I learnt a lot about him in taxi just by listening. I found his taste reached from the obvious gut splitting metal, and slipped into melodic country music, pop music, and a lot of melodic and emotional acoustic songs that were so far a cry from the demonic monstrosities that had my blood pumping hours earlier. His music was deep, and mournful, and longing, and heartening. Words like poetry bled through the music and seeped into my heart, clutching at every emotion possible. I realised that Simon was incredibly deep.
“Simon?” I pulled the earphone out and looked up at him.
“Hey you.” He smiled down at me and kissed my forehead.
“Where are you staying tonight?” I kissed his neck in response.
“Where would you like me to stay? I thought I might have pretty much fucked up when I had my encounter with Lewis this evening.” His hand stroked my cheek softly producing a soft murmur from somewhere in my throat. I sat up and looked at him directly in his eyes, those deep green wells of strength and pain that I had seen change so many times over the past few weeks.

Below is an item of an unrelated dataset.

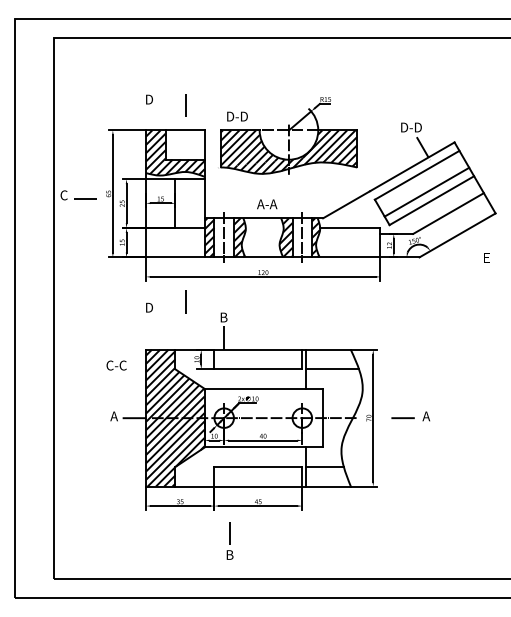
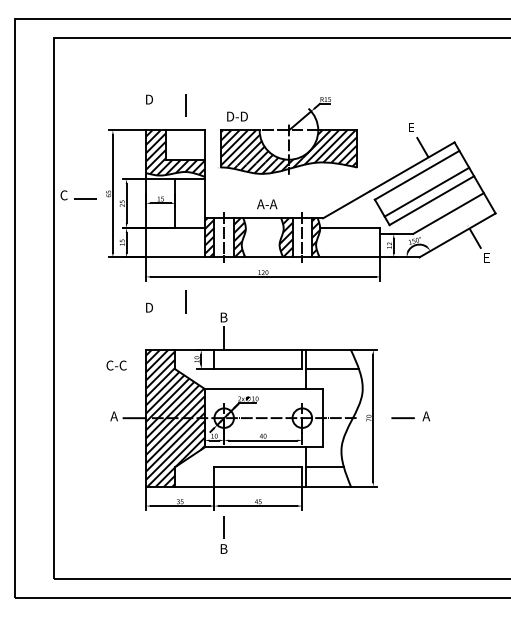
text at (411, 127): D-D -> E
line at (473, 235): none -> present
part at (229, 540) position: (229, 540) -> (223, 534)
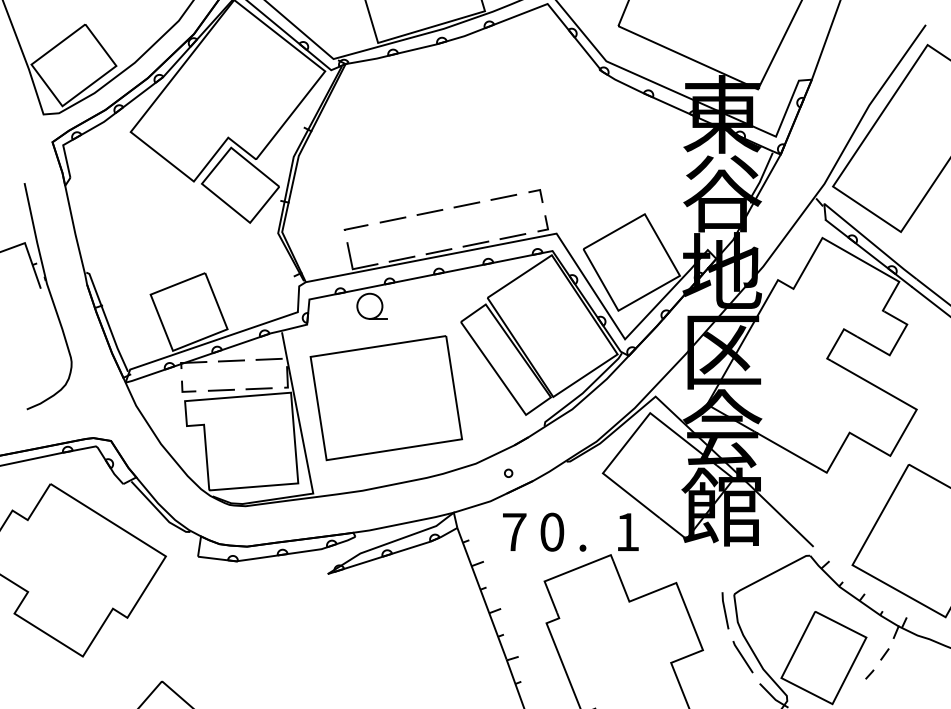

“Your encounter with Lewis showed me you had strength, courage, and above all things judgment. It could have been so much worse; you didn’t hit him, or hurt him, or lower yourself in anyway. You were angry, but you controlled your anger and continued to make me a very happy woman.” I grabbed his hand and kissed his knuckles.
“You had fun tonight huh.” It was a statement and not a question; he was saluting the obvious smile upon my face, and the yearning look in my eyes.

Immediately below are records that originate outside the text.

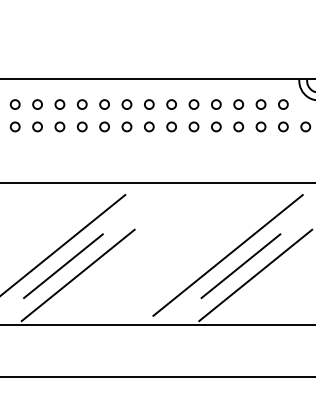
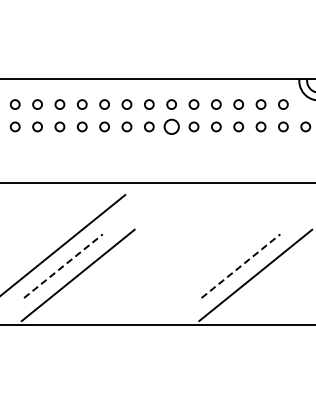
circle at (171, 126) size: 11x12 px -> 17x17 px
line at (227, 255): present -> none
line at (63, 266): solid -> dashed
line at (240, 266): solid -> dashed
line at (157, 376): present -> none
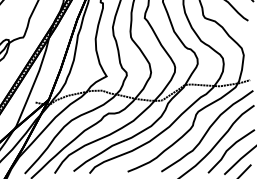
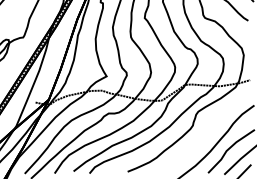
curve at (207, 131): present -> none
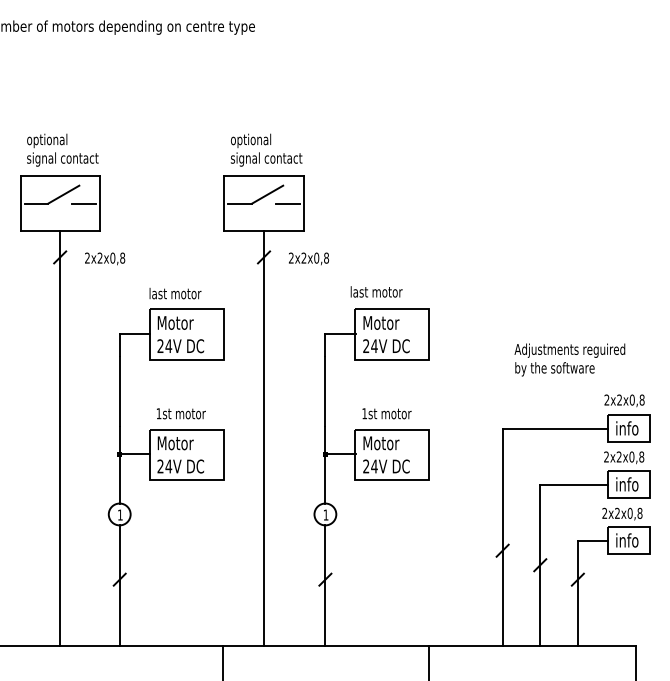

“I did, and I don’t want to wake up in the morning feeling that the night was incomplete.” I felt silly, but I had listened to Simon’s music and realised that he responds to depth, emotion, and honesty. In the pine-smelling cab I was opening my world up, and trying something new. I was being deep, and honest, and falling in love.
“Don’t say that, if you put like that I just may not ever leave.” A chuckle, a beautifully glorious chuckle.
“That’s fine as long as you do the dishes and let me watch my soaps.”
“Do I get match of the day, and Criminal Minds?”
“Only if you are a good boy.”
“That’s a shame.” We both sniggered childishly and I curled back up into his arms and listened to his music safe in my own little world, ignoring the bumps of the road, the swooshing of the traffic, and the hammering of my own heart reverberating in my head. I dozed sporadically and before I knew it the taxi was parked outside my house. I was home, and Simon exited the cab to allow me out before following behind me. I remember thinking as I opened the door to my warm home that I was opening the door to the rest of my life. I was allowing this man to stay with me, to lay with me, and to be with me. In many ways this was very true. I look back and realise that I couldn’t regret a moment of that night, sex doesn’t have to be a squishy thing. It can be an act performed between two people that want to express something that they are too afraid to say. Sex can be the beginning of the rest of your life.